İslam Tarihi

Kudüs Tarihi, Önemi, -Yahudilik, Hıristyanlık Dönemi- Hakkında Bilgi

Kudüs’ün tarihi çok eskilere da­yanmaktadır. Şehirde bulunan milâttan önce IV. binyıla ait çömlekler, bu binyılın son bölümünde şehrin güneydoğu kıs­mında bir kavmin yaşadığını, ilk ve orta Bronz çağına ait bulgular, III. binyılda ve II. bin yılın ilk devirlerinde Hiksoslar döne­mi ve öncesinde bu bölgede insanların bulunduğunu göstermektedir. İslâm ta­rihçilerine göre ilk kurucuları Amâlika olan Kudüs şehri, tarih sahnesine ilk defa Er­ken Bronz çağında diğer bazı eski Ken’ân şehirleriyle birlikte çıkmıştır.
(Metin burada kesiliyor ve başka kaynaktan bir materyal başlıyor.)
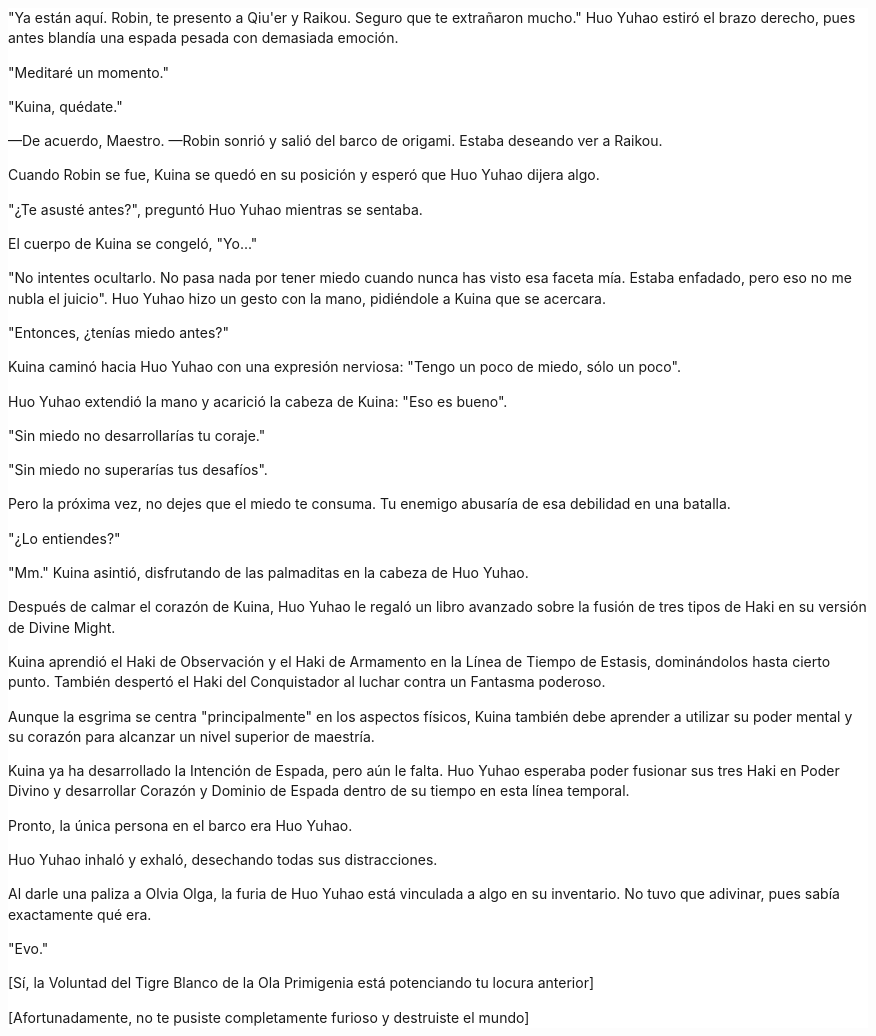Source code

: "Ya están aquí. Robin, te presento a Qiu'er y Raikou. Seguro que te extrañaron mucho." Huo Yuhao estiró el brazo derecho, pues antes blandía una espada pesada con demasiada emoción.

"Meditaré un momento."

"Kuina, quédate."

—De acuerdo, Maestro. —Robin sonrió y salió del barco de origami. Estaba deseando ver a Raikou.

Cuando Robin se fue, Kuina se quedó en su posición y esperó que Huo Yuhao dijera algo.

"¿Te asusté antes?", preguntó Huo Yuhao mientras se sentaba.

El cuerpo de Kuina se congeló, "Yo..."

"No intentes ocultarlo. No pasa nada por tener miedo cuando nunca has visto esa faceta mía. Estaba enfadado, pero eso no me nubla el juicio". Huo Yuhao hizo un gesto con la mano, pidiéndole a Kuina que se acercara.

"Entonces, ¿tenías miedo antes?"

Kuina caminó hacia Huo Yuhao con una expresión nerviosa: "Tengo un poco de miedo, sólo un poco".

Huo Yuhao extendió la mano y acarició la cabeza de Kuina: "Eso es bueno".

"Sin miedo no desarrollarías tu coraje."

"Sin miedo no superarías tus desafíos".

Pero la próxima vez, no dejes que el miedo te consuma. Tu enemigo abusaría de esa debilidad en una batalla.

"¿Lo entiendes?"

"Mm." Kuina asintió, disfrutando de las palmaditas en la cabeza de Huo Yuhao.

Después de calmar el corazón de Kuina, Huo Yuhao le regaló un libro avanzado sobre la fusión de tres tipos de Haki en su versión de Divine Might.

Kuina aprendió el Haki de Observación y el Haki de Armamento en la Línea de Tiempo de Estasis, dominándolos hasta cierto punto. También despertó el Haki del Conquistador al luchar contra un Fantasma poderoso.

Aunque la esgrima se centra "principalmente" en los aspectos físicos, Kuina también debe aprender a utilizar su poder mental y su corazón para alcanzar un nivel superior de maestría.

Kuina ya ha desarrollado la Intención de Espada, pero aún le falta. Huo Yuhao esperaba poder fusionar sus tres Haki en Poder Divino y desarrollar Corazón y Dominio de Espada dentro de su tiempo en esta línea temporal.

Pronto, la única persona en el barco era Huo Yuhao.

Huo Yuhao inhaló y exhaló, desechando todas sus distracciones.

Al darle una paliza a Olvia Olga, la furia de Huo Yuhao está vinculada a algo en su inventario. No tuvo que adivinar, pues sabía exactamente qué era.

"Evo."

[Sí, la Voluntad del Tigre Blanco de la Ola Primigenia está potenciando tu locura anterior]

[Afortunadamente, no te pusiste completamente furioso y destruiste el mundo]
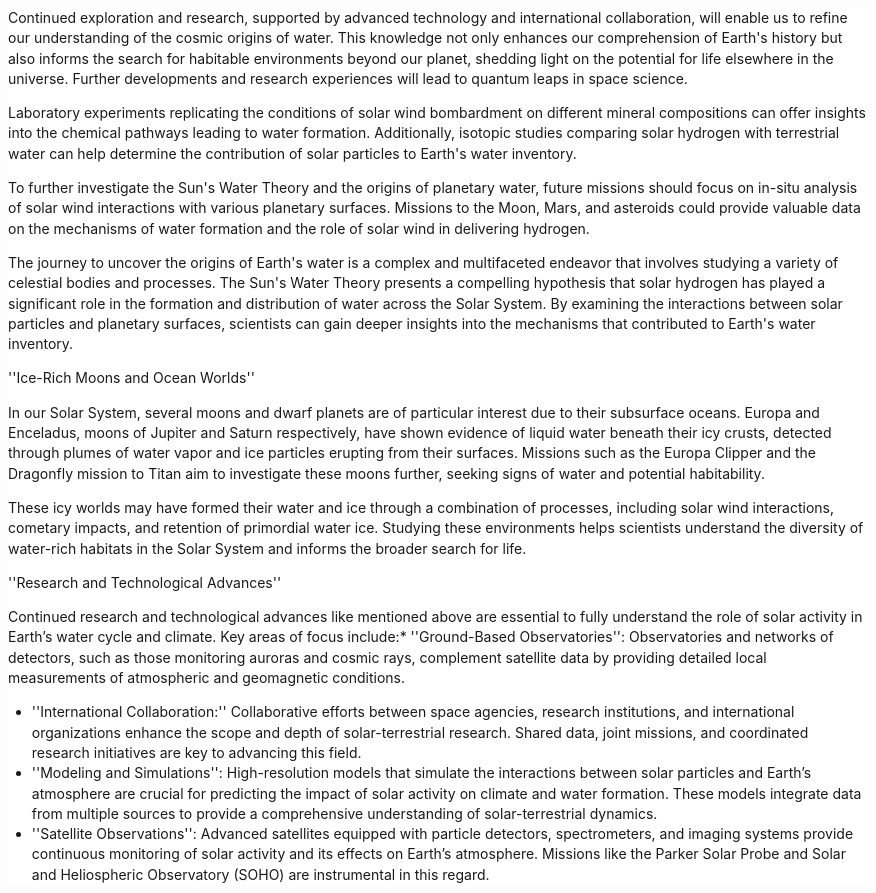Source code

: Continued exploration and research, supported by advanced technology and international collaboration, will enable us to refine our understanding of the cosmic origins of water. This knowledge not only enhances our comprehension of Earth's history but also informs the search for habitable environments beyond our planet, shedding light on the potential for life elsewhere in the universe. Further developments and research experiences will lead to quantum leaps in space science. 

Laboratory experiments replicating the conditions of solar wind bombardment on different mineral compositions can offer insights into the chemical pathways leading to water formation. Additionally, isotopic studies comparing solar hydrogen with terrestrial water can help determine the contribution of solar particles to Earth's water inventory.

To further investigate the Sun's Water Theory and the origins of planetary water, future missions should focus on in-situ analysis of solar wind interactions with various planetary surfaces. Missions to the Moon, Mars, and asteroids could provide valuable data on the mechanisms of water formation and the role of solar wind in delivering hydrogen.

The journey to uncover the origins of Earth's water is a complex and multifaceted endeavor that involves studying a variety of celestial bodies and processes. The Sun's Water Theory presents a compelling hypothesis that solar hydrogen has played a significant role in the formation and distribution of water across the Solar System. By examining the interactions between solar particles and planetary surfaces, scientists can gain deeper insights into the mechanisms that contributed to Earth's water inventory.


''Ice-Rich Moons and Ocean Worlds''

In our Solar System, several moons and dwarf planets are of particular interest due to their subsurface oceans. Europa and Enceladus, moons of Jupiter and Saturn respectively, have shown evidence of liquid water beneath their icy crusts, detected through plumes of water vapor and ice particles erupting from their surfaces. Missions such as the Europa Clipper and the Dragonfly mission to Titan aim to investigate these moons further, seeking signs of water and potential habitability.

These icy worlds may have formed their water and ice through a combination of processes, including solar wind interactions, cometary impacts, and retention of primordial water ice. Studying these environments helps scientists understand the diversity of water-rich habitats in the Solar System and informs the broader search for life.


''Research and Technological Advances''

Continued research and technological advances like mentioned above are essential to fully understand the role of solar activity in Earth’s water cycle and climate. Key areas of focus include:* ''Ground-Based Observatories'': Observatories and networks of detectors, such as those monitoring auroras and cosmic rays, complement satellite data by providing detailed local measurements of atmospheric and geomagnetic conditions.
* ''International Collaboration:'' Collaborative efforts between space agencies, research institutions, and international organizations enhance the scope and depth of solar-terrestrial research. Shared data, joint missions, and coordinated research initiatives are key to advancing this field.
* ''Modeling and Simulations'': High-resolution models that simulate the interactions between solar particles and Earth’s atmosphere are crucial for predicting the impact of solar activity on climate and water formation. These models integrate data from multiple sources to provide a comprehensive understanding of solar-terrestrial dynamics.
* ''Satellite Observations'': Advanced satellites equipped with particle detectors, spectrometers, and imaging systems provide continuous monitoring of solar activity and its effects on Earth’s atmosphere. Missions like the Parker Solar Probe and Solar and Heliospheric Observatory (SOHO) are instrumental in this regard.
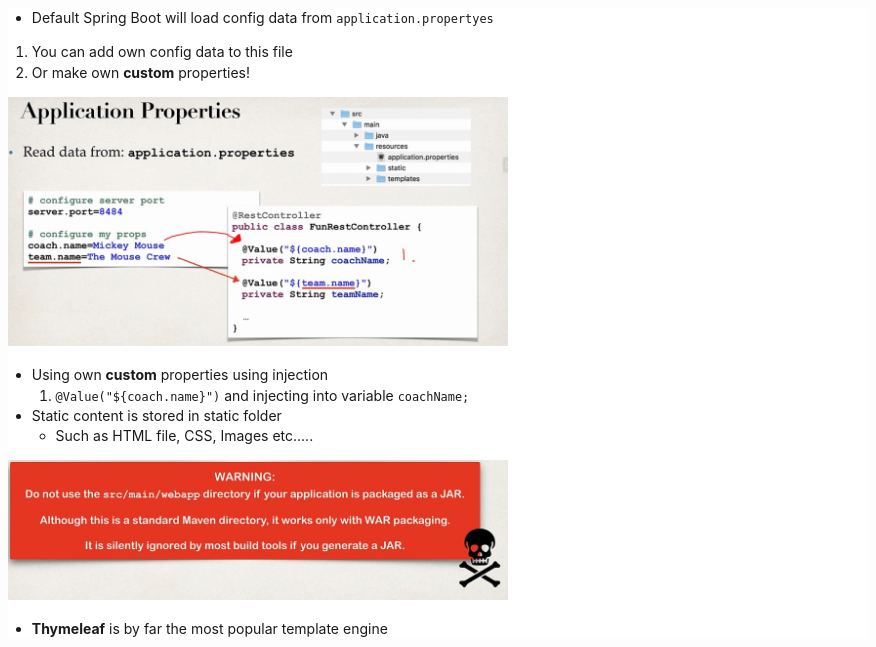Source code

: - Default Spring Boot will load config data from `application.propertyes`
1. You can add own config data to this file
2. Or make own **custom** properties!

<img src="usingApplicationProperties.JPG" alt="alt text" width="500"/>

- Using own **custom** properties using injection
    1. `@Value("${coach.name}")` and injecting into variable `coachName;`
- Static content is stored in static folder
    - Such as HTML file, CSS, Images etc.....

<img src="warning.JPG" alt="alt text" width="500"/>

- **Thymeleaf** is by far the most popular template engine 
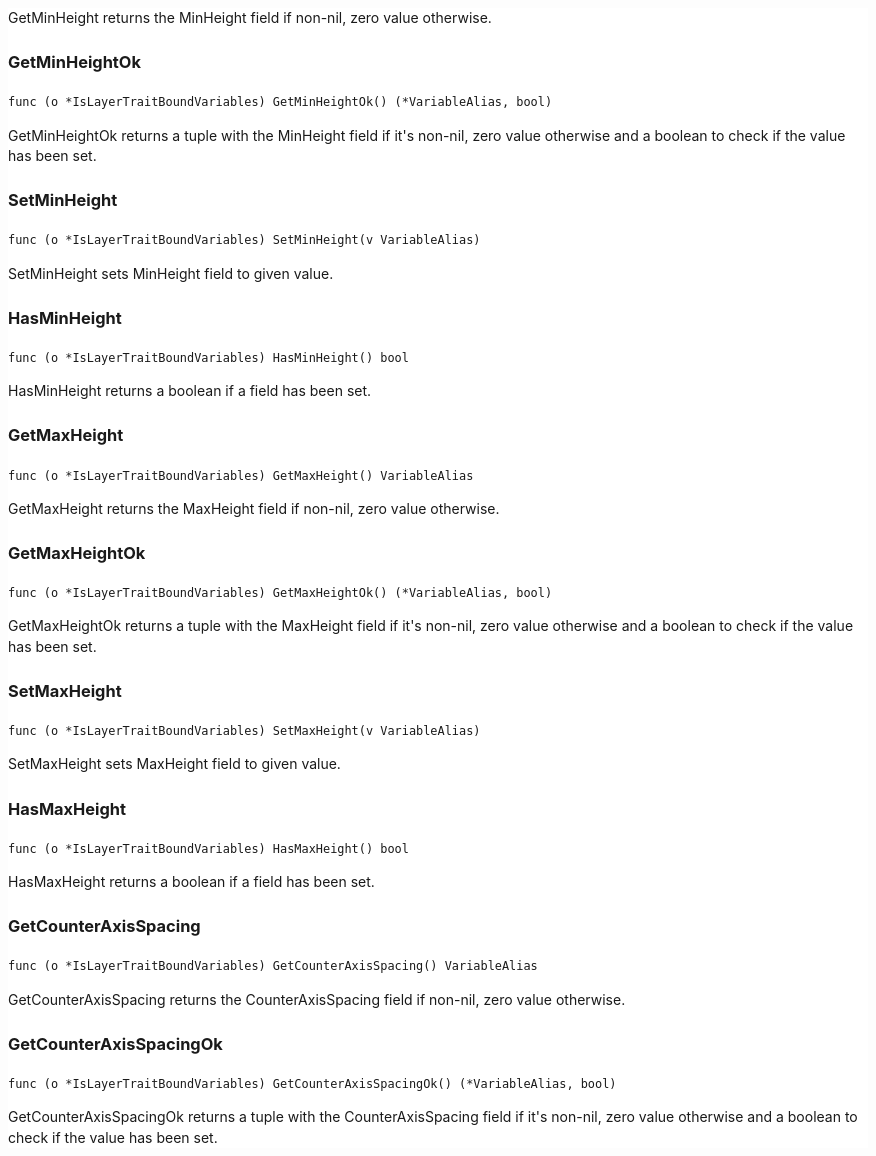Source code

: GetMinHeight returns the MinHeight field if non-nil, zero value otherwise.

### GetMinHeightOk

`func (o *IsLayerTraitBoundVariables) GetMinHeightOk() (*VariableAlias, bool)`

GetMinHeightOk returns a tuple with the MinHeight field if it's non-nil, zero value otherwise
and a boolean to check if the value has been set.

### SetMinHeight

`func (o *IsLayerTraitBoundVariables) SetMinHeight(v VariableAlias)`

SetMinHeight sets MinHeight field to given value.

### HasMinHeight

`func (o *IsLayerTraitBoundVariables) HasMinHeight() bool`

HasMinHeight returns a boolean if a field has been set.

### GetMaxHeight

`func (o *IsLayerTraitBoundVariables) GetMaxHeight() VariableAlias`

GetMaxHeight returns the MaxHeight field if non-nil, zero value otherwise.

### GetMaxHeightOk

`func (o *IsLayerTraitBoundVariables) GetMaxHeightOk() (*VariableAlias, bool)`

GetMaxHeightOk returns a tuple with the MaxHeight field if it's non-nil, zero value otherwise
and a boolean to check if the value has been set.

### SetMaxHeight

`func (o *IsLayerTraitBoundVariables) SetMaxHeight(v VariableAlias)`

SetMaxHeight sets MaxHeight field to given value.

### HasMaxHeight

`func (o *IsLayerTraitBoundVariables) HasMaxHeight() bool`

HasMaxHeight returns a boolean if a field has been set.

### GetCounterAxisSpacing

`func (o *IsLayerTraitBoundVariables) GetCounterAxisSpacing() VariableAlias`

GetCounterAxisSpacing returns the CounterAxisSpacing field if non-nil, zero value otherwise.

### GetCounterAxisSpacingOk

`func (o *IsLayerTraitBoundVariables) GetCounterAxisSpacingOk() (*VariableAlias, bool)`

GetCounterAxisSpacingOk returns a tuple with the CounterAxisSpacing field if it's non-nil, zero value otherwise
and a boolean to check if the value has been set.
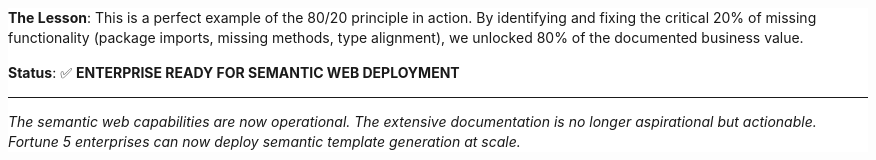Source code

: **The Lesson**: This is a perfect example of the 80/20 principle in action. By identifying and fixing the critical 20% of missing functionality (package imports, missing methods, type alignment), we unlocked 80% of the documented business value.

**Status**: ✅ **ENTERPRISE READY FOR SEMANTIC WEB DEPLOYMENT**

---

*The semantic web capabilities are now operational. The extensive documentation is no longer aspirational but actionable. Fortune 5 enterprises can now deploy semantic template generation at scale.*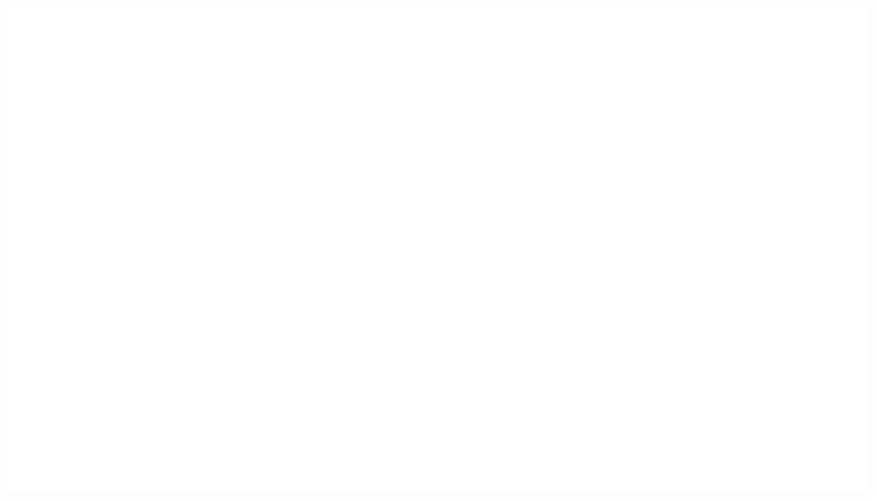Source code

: <div style="position: relative; padding-bottom: 56.25%; overflow: hidden"><iframe src="https://www.youtube.com/embed/Tr_ISF1uhBQ" frameborder="0" allow="accelerometer; autoplay; clipboard-write; encrypted-media; gyroscope; picture-in-picture; web-share" allowfullscreen style="position: absolute; top: 0; left: 0; width: 100%; height: 100%;"></iframe>
</div>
XIX ve XVIII. yüzyıllara ait Mısır metinlerinde Kudüs bir Ken’ân site devleti olarak zikredilir.

Kudüs (Yeruşalayim) adı Tevrat’ta hiç geçmemektedir. Tevrat’ta bahsedilen Salem şehrinin Kudüs olduğu yolundaki ge­leneksel görüş doğru ise Eski Ahid’de şe­hirden ilk defa Hz. İbrahim’in çağdaşı olan ve onunla görüşen Kral Melkisedek sebe­biyle bahsedilmektedir. Diğer taraftan Tevrat’a göre Hz. İbra­him’in, oğlu İshak’ı kurban etmek istediği Moriya (Moriah) diyarındaki dağın Hz. Sü­leyman’ın mabedi yaptırdığı Moriya te­pesi olduğu yahudi ve hıristiyan geleneğince kabul edilmektedir. Ancak bu, gerek Moriah kelimesi­nin etimolojisi ve anlamı gerekse delâlet ettiği yer yönünden tartışmalıdır.

Geç Bronz çağında (m.ö. XV. yüzyıl civa­rı) Filistin’e gelen Hurriler Kudüs’te yeni yapılar inşa etmişlerdir. Teli Amarna mektuplarının yazarlarından biri ve muh­temelen bir Hurri olan Abd-Hiba, XIV. yüzyılda Mısır’ın tebaası olarak Kudüs’­te hüküm sürmüş ve Mısır Firavunu IV. Amenofıs’e (m.ö. 1375-1366} yazdığı mek­tupta Kudüs’le ilgili bazı hususlardan söz etmiştir.

Mısır’dan çıktıktan ve çölde kırk yıl kal­dıktan sonra Yeşu önderliğinde Filistin topraklarına giren İsrâiloğulları kendile­rine saldıran Kudüs Kralı Adonitsedek ve müttefiklerini mağlûp etmiş, fakat Yebusiler’in hâkim olduğu Kudüs’e girmemişlerdi. Ken’ân diyarının İsrâiloğulları arasındaki taksimatında Ku­düs Bünyamin sıbtına düşmüşse de Davud’un şehri alışına kadar Yebusiler’in elinde kalmıştır. Eski Ahid’de verilen bilgilere göre Yeşu’nun ölümünün ardından ahuda ve Simeon kabileleri Ku­düs’e saldırarak kralı esir almış ve şehri yakmışlar, ancak Yebusiler’in hâkimiyeti devam etmiştir.